Weser-Kurier: Über eine rot-rot-grüne Koalition schreibt der "Weser-Kurier" (Bremen) in seiner Ausgabe vom 27. September 2013:
Bremen (ots)
Beinahe täglich legt die Linke Lockangebote für SPD und Grüne auf den Tisch. Gestern war es gemeinsamer Mitgliederentscheid der drei Parteien über Rot-Rot-Grün. Kommt nun doch die von vielen Wählern ungewollte Variante? Riskiert die SPD wie einst Andrea Ypsilanti in Hessen den Wortbruch? Ganz im Ernst: Peer Steinbrück, Frank-Walter Steinmeier und Sigmar Gabriel haben x-mal versichert, dass Rot-Rot-Grün im Bund für sie kein Thema ist.

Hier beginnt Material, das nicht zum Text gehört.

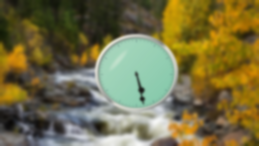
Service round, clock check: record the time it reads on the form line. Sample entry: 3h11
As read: 5h28
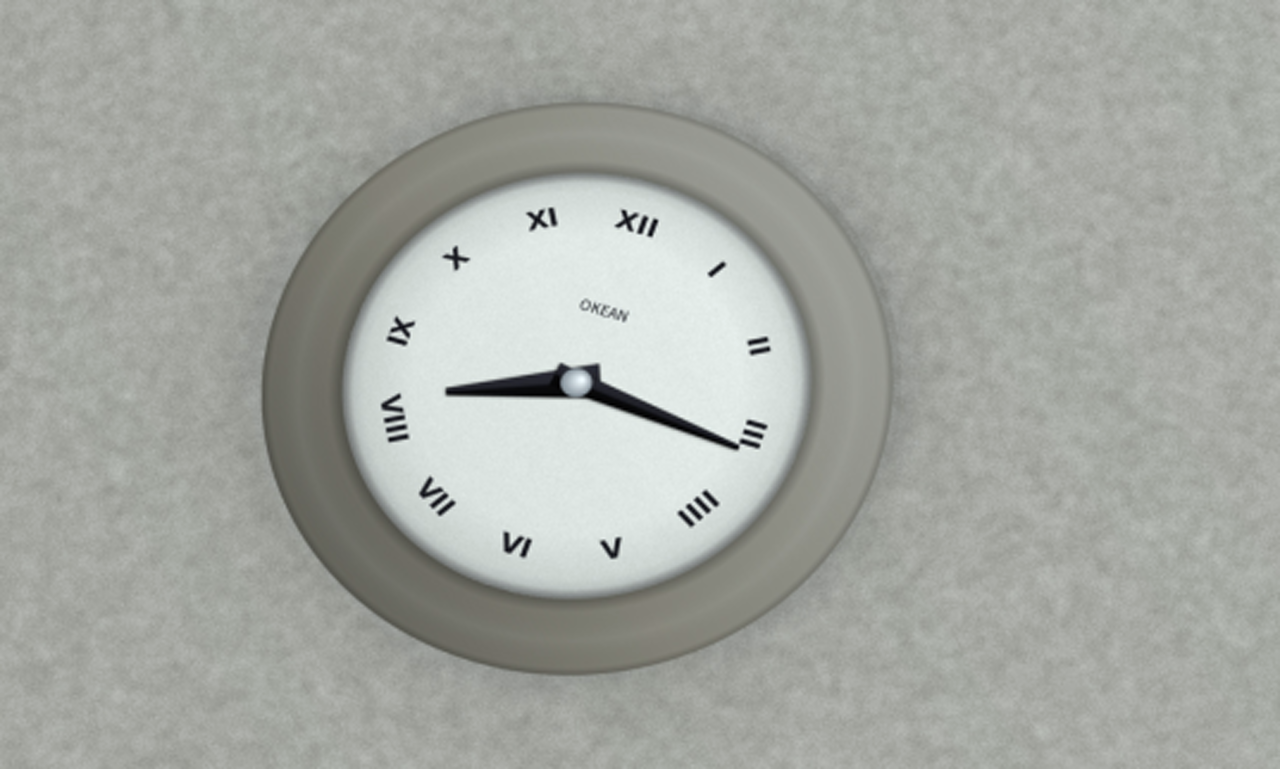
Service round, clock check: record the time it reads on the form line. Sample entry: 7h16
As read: 8h16
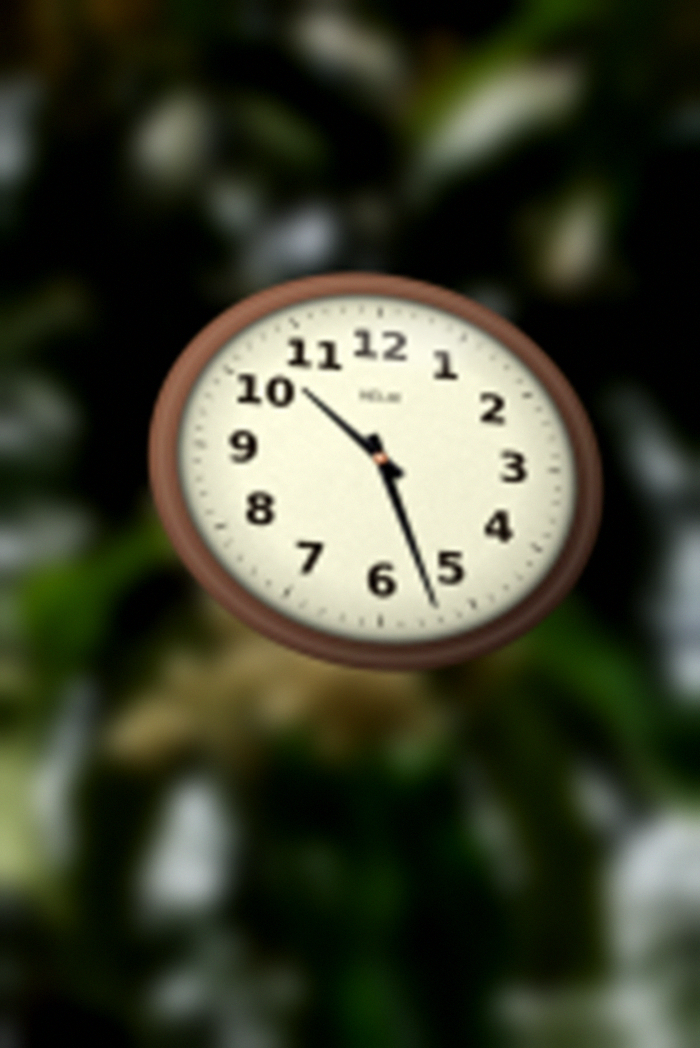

Tatsächlich steht die SPD-Führung im Wort. Würden sie es brechen, sie bekämen den Ypsilanti-Effekt hoch zehn zu spüren. Niemand würde den Sozis noch etwas glauben, die Politikverdrossenheit im Land bekäme nochmals einen Schub. Was schnell vergessen wird: Nicht einmal linke Sozialdemokraten wie Ralf Stegner setzen in diesen Tagen auf das rot-rot-grüne Modell, sondern sie wollen eine Option für 2017 - in der Hoffnung auf dann gemäßigter auftretende Dunkelrote. Kann sich jemand ernsthaft vorstellen, wie Frank-Walter Steinmeier und Sahra Wagenknecht in Koalitionsverhandlungen über künftige Grundlinien deutscher Außenpolitik sinnieren? Und wer fragt eigentlich die Grünen? Dort sind die Vorbehalte gegen das Bündnis mindestens so ausgeprägt wie in der SPD, sie werden nur nicht so laut vorgetragen. Also gemach. In diesen aufgeregten Nachwahl-Tagen wird so mancher Testballon hochgelassen. Das hat Finanzminister Wolfgang Schäuble mit seinen Steuer-Andeutungen gemacht, und Linken-Chefin Katja Kipping macht es mit dem soundsovielten Wiederbelebungsversuch von Rot-Rot-Grün. Ungeschickt ist das ja nicht: Man produziert Schlagzeilen, schießt den Ball ins Feld der anderen Parteien und lenkt von eigenen Problemen ab - zum Beispiel vom Streit um die Fraktionsführung. Kippings Vorstoß ist ein durchaus pfiffiger, aber auch durchsichtiger PR-Coup in eigener Sache. Realistisch ist er nicht. Für die Bundesebene. Für Hessen sieht das möglicherweise anders aus. Aber dort haben SPD und Grüne eine Zusammenarbeit auch nicht kategorisch ausgeschlossen.